* **TASK DESCRIPTION**
Set the data down again so that every line matches exactly.

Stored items
+-------+

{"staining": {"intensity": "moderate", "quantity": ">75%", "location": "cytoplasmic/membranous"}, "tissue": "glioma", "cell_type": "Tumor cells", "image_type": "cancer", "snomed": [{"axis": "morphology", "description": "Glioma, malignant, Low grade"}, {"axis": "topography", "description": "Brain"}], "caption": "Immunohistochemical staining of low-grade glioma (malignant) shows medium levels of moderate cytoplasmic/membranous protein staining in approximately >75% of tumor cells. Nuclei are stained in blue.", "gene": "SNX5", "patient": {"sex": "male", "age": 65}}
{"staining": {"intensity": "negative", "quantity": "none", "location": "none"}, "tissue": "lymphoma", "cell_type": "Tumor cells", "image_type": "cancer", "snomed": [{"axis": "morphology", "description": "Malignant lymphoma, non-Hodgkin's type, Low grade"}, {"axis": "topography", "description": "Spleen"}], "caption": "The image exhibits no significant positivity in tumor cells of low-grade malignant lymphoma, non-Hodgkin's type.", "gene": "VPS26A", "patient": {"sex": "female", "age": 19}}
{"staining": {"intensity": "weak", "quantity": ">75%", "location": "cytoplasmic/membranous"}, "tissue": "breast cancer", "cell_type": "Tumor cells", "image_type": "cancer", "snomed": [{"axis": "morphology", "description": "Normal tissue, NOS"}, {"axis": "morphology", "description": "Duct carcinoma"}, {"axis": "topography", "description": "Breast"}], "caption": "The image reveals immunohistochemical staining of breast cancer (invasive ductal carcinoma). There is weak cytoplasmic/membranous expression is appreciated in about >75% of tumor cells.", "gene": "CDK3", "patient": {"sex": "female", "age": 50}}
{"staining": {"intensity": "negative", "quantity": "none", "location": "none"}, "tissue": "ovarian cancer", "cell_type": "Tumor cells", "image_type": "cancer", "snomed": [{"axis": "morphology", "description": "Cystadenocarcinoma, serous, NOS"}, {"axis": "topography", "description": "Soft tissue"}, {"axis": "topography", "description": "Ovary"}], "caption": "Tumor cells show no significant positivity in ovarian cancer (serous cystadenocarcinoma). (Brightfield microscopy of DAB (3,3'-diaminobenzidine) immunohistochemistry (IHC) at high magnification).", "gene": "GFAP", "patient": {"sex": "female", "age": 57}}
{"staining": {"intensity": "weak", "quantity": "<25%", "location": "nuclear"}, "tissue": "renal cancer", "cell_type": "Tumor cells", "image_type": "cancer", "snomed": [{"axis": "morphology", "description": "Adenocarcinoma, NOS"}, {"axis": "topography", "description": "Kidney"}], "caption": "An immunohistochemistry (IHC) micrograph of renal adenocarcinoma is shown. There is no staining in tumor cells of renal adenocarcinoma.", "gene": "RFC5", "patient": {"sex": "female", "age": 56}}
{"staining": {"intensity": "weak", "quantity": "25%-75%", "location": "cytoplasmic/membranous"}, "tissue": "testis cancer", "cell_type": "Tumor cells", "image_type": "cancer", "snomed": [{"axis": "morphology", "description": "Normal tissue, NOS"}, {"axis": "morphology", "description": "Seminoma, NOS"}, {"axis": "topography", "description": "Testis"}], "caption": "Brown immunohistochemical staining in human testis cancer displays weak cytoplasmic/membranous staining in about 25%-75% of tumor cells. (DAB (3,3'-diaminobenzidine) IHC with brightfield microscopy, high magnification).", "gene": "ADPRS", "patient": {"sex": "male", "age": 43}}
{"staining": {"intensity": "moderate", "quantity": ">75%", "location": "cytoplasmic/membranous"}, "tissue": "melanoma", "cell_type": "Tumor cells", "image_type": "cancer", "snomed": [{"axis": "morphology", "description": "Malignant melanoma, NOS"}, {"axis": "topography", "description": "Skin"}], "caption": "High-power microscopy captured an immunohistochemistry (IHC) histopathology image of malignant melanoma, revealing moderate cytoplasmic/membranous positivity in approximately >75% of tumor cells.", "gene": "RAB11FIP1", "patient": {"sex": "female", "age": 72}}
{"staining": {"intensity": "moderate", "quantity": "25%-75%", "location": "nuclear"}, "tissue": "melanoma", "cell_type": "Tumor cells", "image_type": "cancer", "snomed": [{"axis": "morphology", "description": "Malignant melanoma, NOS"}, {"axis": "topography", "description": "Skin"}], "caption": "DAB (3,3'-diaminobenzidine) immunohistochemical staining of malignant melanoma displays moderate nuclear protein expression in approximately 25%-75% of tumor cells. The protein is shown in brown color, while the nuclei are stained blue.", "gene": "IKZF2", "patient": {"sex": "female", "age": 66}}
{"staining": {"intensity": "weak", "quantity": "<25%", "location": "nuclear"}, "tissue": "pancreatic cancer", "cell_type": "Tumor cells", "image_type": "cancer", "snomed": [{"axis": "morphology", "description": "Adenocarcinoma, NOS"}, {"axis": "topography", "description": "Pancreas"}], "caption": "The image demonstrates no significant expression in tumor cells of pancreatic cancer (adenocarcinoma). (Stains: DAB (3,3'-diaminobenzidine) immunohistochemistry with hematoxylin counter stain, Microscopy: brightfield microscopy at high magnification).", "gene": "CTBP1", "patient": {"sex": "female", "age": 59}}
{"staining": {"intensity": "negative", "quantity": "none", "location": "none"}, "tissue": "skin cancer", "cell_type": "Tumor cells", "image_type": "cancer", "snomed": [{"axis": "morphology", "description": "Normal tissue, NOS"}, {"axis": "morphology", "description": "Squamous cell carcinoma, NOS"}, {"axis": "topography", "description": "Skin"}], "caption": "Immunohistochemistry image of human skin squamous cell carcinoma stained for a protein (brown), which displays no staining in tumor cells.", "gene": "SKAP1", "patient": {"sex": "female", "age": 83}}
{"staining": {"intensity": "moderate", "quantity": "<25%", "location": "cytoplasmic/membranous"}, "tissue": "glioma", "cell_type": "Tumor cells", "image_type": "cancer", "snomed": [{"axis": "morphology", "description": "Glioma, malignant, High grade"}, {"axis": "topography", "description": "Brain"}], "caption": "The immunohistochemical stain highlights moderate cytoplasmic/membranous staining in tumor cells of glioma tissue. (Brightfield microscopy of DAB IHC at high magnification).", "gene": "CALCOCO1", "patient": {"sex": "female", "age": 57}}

+-------+

* **REPLY**
{"staining": {"intensity": "moderate", "quantity": ">75%", "location": "cytoplasmic/membranous"}, "tissue": "glioma", "cell_type": "Tumor cells", "image_type": "cancer", "snomed": [{"axis": "morphology", "description": "Glioma, malignant, Low grade"}, {"axis": "topography", "description": "Brain"}], "caption": "Immunohistochemical staining of low-grade glioma (malignant) shows medium levels of moderate cytoplasmic/membranous protein staining in approximately >75% of tumor cells. Nuclei are stained in blue.", "gene": "SNX5", "patient": {"sex": "male", "age": 65}}
{"staining": {"intensity": "negative", "quantity": "none", "location": "none"}, "tissue": "lymphoma", "cell_type": "Tumor cells", "image_type": "cancer", "snomed": [{"axis": "morphology", "description": "Malignant lymphoma, non-Hodgkin's type, Low grade"}, {"axis": "topography", "description": "Spleen"}], "caption": "The image exhibits no significant positivity in tumor cells of low-grade malignant lymphoma, non-Hodgkin's type.", "gene": "VPS26A", "patient": {"sex": "female", "age": 19}}
{"staining": {"intensity": "weak", "quantity": ">75%", "location": "cytoplasmic/membranous"}, "tissue": "breast cancer", "cell_type": "Tumor cells", "image_type": "cancer", "snomed": [{"axis": "morphology", "description": "Normal tissue, NOS"}, {"axis": "morphology", "description": "Duct carcinoma"}, {"axis": "topography", "description": "Breast"}], "caption": "The image reveals immunohistochemical staining of breast cancer (invasive ductal carcinoma). There is weak cytoplasmic/membranous expression is appreciated in about >75% of tumor cells.", "gene": "CDK3", "patient": {"sex": "female", "age": 50}}
{"staining": {"intensity": "negative", "quantity": "none", "location": "none"}, "tissue": "ovarian cancer", "cell_type": "Tumor cells", "image_type": "cancer", "snomed": [{"axis": "morphology", "description": "Cystadenocarcinoma, serous, NOS"}, {"axis": "topography", "description": "Soft tissue"}, {"axis": "topography", "description": "Ovary"}], "caption": "Tumor cells show no significant positivity in ovarian cancer (serous cystadenocarcinoma). (Brightfield microscopy of DAB (3,3'-diaminobenzidine) immunohistochemistry (IHC) at high magnification).", "gene": "GFAP", "patient": {"sex": "female", "age": 57}}
{"staining": {"intensity": "weak", "quantity": "<25%", "location": "nuclear"}, "tissue": "renal cancer", "cell_type": "Tumor cells", "image_type": "cancer", "snomed": [{"axis": "morphology", "description": "Adenocarcinoma, NOS"}, {"axis": "topography", "description": "Kidney"}], "caption": "An immunohistochemistry (IHC) micrograph of renal adenocarcinoma is shown. There is no staining in tumor cells of renal adenocarcinoma.", "gene": "RFC5", "patient": {"sex": "female", "age": 56}}
{"staining": {"intensity": "weak", "quantity": "25%-75%", "location": "cytoplasmic/membranous"}, "tissue": "testis cancer", "cell_type": "Tumor cells", "image_type": "cancer", "snomed": [{"axis": "morphology", "description": "Normal tissue, NOS"}, {"axis": "morphology", "description": "Seminoma, NOS"}, {"axis": "topography", "description": "Testis"}], "caption": "Brown immunohistochemical staining in human testis cancer displays weak cytoplasmic/membranous staining in about 25%-75% of tumor cells. (DAB (3,3'-diaminobenzidine) IHC with brightfield microscopy, high magnification).", "gene": "ADPRS", "patient": {"sex": "male", "age": 43}}
{"staining": {"intensity": "moderate", "quantity": ">75%", "location": "cytoplasmic/membranous"}, "tissue": "melanoma", "cell_type": "Tumor cells", "image_type": "cancer", "snomed": [{"axis": "morphology", "description": "Malignant melanoma, NOS"}, {"axis": "topography", "description": "Skin"}], "caption": "High-power microscopy captured an immunohistochemistry (IHC) histopathology image of malignant melanoma, revealing moderate cytoplasmic/membranous positivity in approximately >75% of tumor cells.", "gene": "RAB11FIP1", "patient": {"sex": "female", "age": 72}}
{"staining": {"intensity": "moderate", "quantity": "25%-75%", "location": "nuclear"}, "tissue": "melanoma", "cell_type": "Tumor cells", "image_type": "cancer", "snomed": [{"axis": "morphology", "description": "Malignant melanoma, NOS"}, {"axis": "topography", "description": "Skin"}], "caption": "DAB (3,3'-diaminobenzidine) immunohistochemical staining of malignant melanoma displays moderate nuclear protein expression in approximately 25%-75% of tumor cells. The protein is shown in brown color, while the nuclei are stained blue.", "gene": "IKZF2", "patient": {"sex": "female", "age": 66}}
{"staining": {"intensity": "weak", "quantity": "<25%", "location": "nuclear"}, "tissue": "pancreatic cancer", "cell_type": "Tumor cells", "image_type": "cancer", "snomed": [{"axis": "morphology", "description": "Adenocarcinoma, NOS"}, {"axis": "topography", "description": "Pancreas"}], "caption": "The image demonstrates no significant expression in tumor cells of pancreatic cancer (adenocarcinoma). (Stains: DAB (3,3'-diaminobenzidine) immunohistochemistry with hematoxylin counter stain, Microscopy: brightfield microscopy at high magnification).", "gene": "CTBP1", "patient": {"sex": "female", "age": 59}}
{"staining": {"intensity": "negative", "quantity": "none", "location": "none"}, "tissue": "skin cancer", "cell_type": "Tumor cells", "image_type": "cancer", "snomed": [{"axis": "morphology", "description": "Normal tissue, NOS"}, {"axis": "morphology", "description": "Squamous cell carcinoma, NOS"}, {"axis": "topography", "description": "Skin"}], "caption": "Immunohistochemistry image of human skin squamous cell carcinoma stained for a protein (brown), which displays no staining in tumor cells.", "gene": "SKAP1", "patient": {"sex": "female", "age": 83}}
{"staining": {"intensity": "moderate", "quantity": "<25%", "location": "cytoplasmic/membranous"}, "tissue": "glioma", "cell_type": "Tumor cells", "image_type": "cancer", "snomed": [{"axis": "morphology", "description": "Glioma, malignant, High grade"}, {"axis": "topography", "description": "Brain"}], "caption": "The immunohistochemical stain highlights moderate cytoplasmic/membranous staining in tumor cells of glioma tissue. (Brightfield microscopy of DAB IHC at high magnification).", "gene": "CALCOCO1", "patient": {"sex": "female", "age": 57}}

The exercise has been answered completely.